◆ What is needed ◆
Repeat exactly the lines of the entries below from the one with "RGB-only probability: ~65%**" through the one with "57. Hussein, D.", both ends included, and nothing else.

[Saved entries]
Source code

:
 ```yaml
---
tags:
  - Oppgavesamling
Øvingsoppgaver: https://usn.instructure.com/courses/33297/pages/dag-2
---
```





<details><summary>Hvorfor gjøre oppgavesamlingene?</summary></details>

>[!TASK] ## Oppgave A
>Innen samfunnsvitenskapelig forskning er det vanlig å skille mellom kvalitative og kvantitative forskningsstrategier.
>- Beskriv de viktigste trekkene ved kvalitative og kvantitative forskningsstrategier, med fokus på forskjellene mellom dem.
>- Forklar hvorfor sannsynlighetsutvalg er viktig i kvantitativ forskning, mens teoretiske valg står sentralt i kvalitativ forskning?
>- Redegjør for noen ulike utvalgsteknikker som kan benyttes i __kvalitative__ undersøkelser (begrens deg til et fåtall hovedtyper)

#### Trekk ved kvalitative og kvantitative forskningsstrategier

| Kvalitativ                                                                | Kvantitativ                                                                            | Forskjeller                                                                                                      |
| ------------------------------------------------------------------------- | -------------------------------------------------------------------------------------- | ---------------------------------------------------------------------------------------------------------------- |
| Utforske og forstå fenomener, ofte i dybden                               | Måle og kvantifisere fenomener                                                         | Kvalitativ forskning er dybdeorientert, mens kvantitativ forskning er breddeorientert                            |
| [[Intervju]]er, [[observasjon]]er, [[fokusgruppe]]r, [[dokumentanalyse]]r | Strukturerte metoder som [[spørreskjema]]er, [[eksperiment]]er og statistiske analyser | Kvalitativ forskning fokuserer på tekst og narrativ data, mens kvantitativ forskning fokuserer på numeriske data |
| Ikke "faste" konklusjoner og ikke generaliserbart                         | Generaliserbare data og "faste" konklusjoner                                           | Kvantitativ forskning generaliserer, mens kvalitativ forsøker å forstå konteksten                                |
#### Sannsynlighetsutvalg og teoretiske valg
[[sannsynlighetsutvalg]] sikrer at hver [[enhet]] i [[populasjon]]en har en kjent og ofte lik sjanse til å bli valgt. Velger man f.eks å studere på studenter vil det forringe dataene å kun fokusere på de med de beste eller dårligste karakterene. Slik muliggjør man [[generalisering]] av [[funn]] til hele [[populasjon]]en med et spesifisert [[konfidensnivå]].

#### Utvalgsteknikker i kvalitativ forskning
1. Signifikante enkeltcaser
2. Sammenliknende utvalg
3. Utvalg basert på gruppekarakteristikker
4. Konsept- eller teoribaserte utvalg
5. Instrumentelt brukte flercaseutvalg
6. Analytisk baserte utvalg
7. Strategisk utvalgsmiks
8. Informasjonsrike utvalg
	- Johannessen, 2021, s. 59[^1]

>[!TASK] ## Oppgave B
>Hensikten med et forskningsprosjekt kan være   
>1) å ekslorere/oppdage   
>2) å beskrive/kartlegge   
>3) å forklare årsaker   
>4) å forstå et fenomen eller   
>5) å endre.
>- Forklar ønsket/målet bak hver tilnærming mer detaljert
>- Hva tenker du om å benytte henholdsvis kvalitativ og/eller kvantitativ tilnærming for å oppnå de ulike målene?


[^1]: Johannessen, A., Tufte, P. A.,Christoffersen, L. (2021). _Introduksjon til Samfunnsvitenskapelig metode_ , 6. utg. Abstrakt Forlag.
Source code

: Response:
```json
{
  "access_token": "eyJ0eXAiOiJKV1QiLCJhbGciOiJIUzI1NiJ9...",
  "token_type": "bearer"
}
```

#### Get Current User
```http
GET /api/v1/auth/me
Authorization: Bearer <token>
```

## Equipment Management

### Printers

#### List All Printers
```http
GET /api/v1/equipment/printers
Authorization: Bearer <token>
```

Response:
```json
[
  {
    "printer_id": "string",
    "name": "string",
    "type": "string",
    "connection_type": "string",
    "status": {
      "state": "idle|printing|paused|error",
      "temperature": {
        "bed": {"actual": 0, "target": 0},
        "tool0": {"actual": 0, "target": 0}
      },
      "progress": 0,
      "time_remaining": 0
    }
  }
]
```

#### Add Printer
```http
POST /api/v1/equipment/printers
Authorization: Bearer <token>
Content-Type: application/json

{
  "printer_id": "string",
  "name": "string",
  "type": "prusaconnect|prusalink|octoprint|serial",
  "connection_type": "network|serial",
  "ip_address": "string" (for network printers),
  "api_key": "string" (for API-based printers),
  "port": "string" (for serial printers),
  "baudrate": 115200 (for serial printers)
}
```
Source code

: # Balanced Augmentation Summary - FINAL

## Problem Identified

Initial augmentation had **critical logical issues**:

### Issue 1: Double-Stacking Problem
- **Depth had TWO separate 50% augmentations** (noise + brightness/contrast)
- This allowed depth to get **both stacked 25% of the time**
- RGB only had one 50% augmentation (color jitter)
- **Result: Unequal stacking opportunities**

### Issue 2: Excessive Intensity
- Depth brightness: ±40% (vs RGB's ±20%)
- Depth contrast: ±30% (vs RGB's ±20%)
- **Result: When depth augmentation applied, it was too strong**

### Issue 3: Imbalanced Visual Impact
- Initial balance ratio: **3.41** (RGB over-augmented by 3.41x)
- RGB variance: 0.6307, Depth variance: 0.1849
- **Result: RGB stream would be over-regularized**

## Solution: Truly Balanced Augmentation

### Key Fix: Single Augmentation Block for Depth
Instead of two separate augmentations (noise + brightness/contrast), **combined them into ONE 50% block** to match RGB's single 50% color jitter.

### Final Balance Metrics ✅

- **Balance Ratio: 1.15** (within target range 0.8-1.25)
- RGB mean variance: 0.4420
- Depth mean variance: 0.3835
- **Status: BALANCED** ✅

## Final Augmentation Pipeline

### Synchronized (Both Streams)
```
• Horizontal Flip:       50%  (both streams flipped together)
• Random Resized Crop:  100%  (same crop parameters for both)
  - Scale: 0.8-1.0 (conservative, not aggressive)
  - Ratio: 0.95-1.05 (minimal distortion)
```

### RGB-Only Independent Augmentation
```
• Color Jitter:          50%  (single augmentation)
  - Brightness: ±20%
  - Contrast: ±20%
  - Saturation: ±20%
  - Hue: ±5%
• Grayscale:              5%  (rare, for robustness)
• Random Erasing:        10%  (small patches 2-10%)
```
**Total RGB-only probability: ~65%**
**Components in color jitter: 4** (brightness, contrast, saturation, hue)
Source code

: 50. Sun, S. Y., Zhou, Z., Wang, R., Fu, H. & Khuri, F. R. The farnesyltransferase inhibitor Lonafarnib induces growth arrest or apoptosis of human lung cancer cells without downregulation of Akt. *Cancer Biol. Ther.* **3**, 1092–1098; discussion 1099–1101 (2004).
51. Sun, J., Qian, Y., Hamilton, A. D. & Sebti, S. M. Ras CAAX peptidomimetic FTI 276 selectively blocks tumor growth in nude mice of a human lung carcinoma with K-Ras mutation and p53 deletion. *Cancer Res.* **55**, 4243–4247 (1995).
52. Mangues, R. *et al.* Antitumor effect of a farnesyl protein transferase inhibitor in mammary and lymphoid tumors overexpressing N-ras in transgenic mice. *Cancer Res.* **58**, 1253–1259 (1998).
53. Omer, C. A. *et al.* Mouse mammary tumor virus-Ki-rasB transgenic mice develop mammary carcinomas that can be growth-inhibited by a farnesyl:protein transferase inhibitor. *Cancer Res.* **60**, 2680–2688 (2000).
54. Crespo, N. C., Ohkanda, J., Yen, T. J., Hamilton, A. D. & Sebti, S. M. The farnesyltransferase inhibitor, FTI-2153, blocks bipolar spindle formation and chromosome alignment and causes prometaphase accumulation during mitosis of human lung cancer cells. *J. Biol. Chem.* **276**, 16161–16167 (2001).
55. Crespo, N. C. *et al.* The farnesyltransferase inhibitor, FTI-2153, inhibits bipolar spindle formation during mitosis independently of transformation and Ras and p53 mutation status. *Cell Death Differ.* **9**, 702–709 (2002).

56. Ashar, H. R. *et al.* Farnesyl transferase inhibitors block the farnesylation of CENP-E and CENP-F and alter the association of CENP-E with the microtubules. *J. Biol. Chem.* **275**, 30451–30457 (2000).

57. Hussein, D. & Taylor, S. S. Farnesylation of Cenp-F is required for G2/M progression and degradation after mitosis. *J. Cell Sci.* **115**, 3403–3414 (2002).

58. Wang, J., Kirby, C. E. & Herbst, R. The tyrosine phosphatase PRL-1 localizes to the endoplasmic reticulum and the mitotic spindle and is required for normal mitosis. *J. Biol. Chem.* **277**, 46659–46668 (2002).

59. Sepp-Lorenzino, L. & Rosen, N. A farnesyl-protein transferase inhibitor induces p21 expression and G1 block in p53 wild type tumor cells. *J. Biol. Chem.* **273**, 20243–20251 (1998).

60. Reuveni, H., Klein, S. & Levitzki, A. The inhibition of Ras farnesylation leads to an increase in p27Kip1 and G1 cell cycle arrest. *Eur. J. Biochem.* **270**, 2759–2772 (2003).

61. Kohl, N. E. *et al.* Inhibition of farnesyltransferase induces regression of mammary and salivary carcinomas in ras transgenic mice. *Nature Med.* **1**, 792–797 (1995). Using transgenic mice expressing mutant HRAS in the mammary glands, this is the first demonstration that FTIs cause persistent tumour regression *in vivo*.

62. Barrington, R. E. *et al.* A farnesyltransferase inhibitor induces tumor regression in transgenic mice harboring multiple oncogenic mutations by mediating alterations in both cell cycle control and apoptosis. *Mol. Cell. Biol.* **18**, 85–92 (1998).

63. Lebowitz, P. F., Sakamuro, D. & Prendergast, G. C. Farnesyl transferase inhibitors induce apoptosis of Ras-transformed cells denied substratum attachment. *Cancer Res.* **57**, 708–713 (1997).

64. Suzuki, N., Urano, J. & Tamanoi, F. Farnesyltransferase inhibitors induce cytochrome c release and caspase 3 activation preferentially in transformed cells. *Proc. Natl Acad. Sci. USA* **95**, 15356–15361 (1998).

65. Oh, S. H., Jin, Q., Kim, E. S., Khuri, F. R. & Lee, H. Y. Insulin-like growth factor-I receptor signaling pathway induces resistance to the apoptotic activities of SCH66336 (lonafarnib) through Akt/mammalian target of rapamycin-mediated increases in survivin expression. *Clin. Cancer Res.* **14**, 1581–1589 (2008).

◆ Response below ◆
**Total RGB-only probability: ~65%**
**Components in color jitter: 4** (brightness, contrast, saturation, hue)
Source code

: 50. Sun, S. Y., Zhou, Z., Wang, R., Fu, H. & Khuri, F. R. The farnesyltransferase inhibitor Lonafarnib induces growth arrest or apoptosis of human lung cancer cells without downregulation of Akt. *Cancer Biol. Ther.* **3**, 1092–1098; discussion 1099–1101 (2004).
51. Sun, J., Qian, Y., Hamilton, A. D. & Sebti, S. M. Ras CAAX peptidomimetic FTI 276 selectively blocks tumor growth in nude mice of a human lung carcinoma with K-Ras mutation and p53 deletion. *Cancer Res.* **55**, 4243–4247 (1995).
52. Mangues, R. *et al.* Antitumor effect of a farnesyl protein transferase inhibitor in mammary and lymphoid tumors overexpressing N-ras in transgenic mice. *Cancer Res.* **58**, 1253–1259 (1998).
53. Omer, C. A. *et al.* Mouse mammary tumor virus-Ki-rasB transgenic mice develop mammary carcinomas that can be growth-inhibited by a farnesyl:protein transferase inhibitor. *Cancer Res.* **60**, 2680–2688 (2000).
54. Crespo, N. C., Ohkanda, J., Yen, T. J., Hamilton, A. D. & Sebti, S. M. The farnesyltransferase inhibitor, FTI-2153, blocks bipolar spindle formation and chromosome alignment and causes prometaphase accumulation during mitosis of human lung cancer cells. *J. Biol. Chem.* **276**, 16161–16167 (2001).
55. Crespo, N. C. *et al.* The farnesyltransferase inhibitor, FTI-2153, inhibits bipolar spindle formation during mitosis independently of transformation and Ras and p53 mutation status. *Cell Death Differ.* **9**, 702–709 (2002).

56. Ashar, H. R. *et al.* Farnesyl transferase inhibitors block the farnesylation of CENP-E and CENP-F and alter the association of CENP-E with the microtubules. *J. Biol. Chem.* **275**, 30451–30457 (2000).

57. Hussein, D. & Taylor, S. S. Farnesylation of Cenp-F is required for G2/M progression and degradation after mitosis. *J. Cell Sci.* **115**, 3403–3414 (2002).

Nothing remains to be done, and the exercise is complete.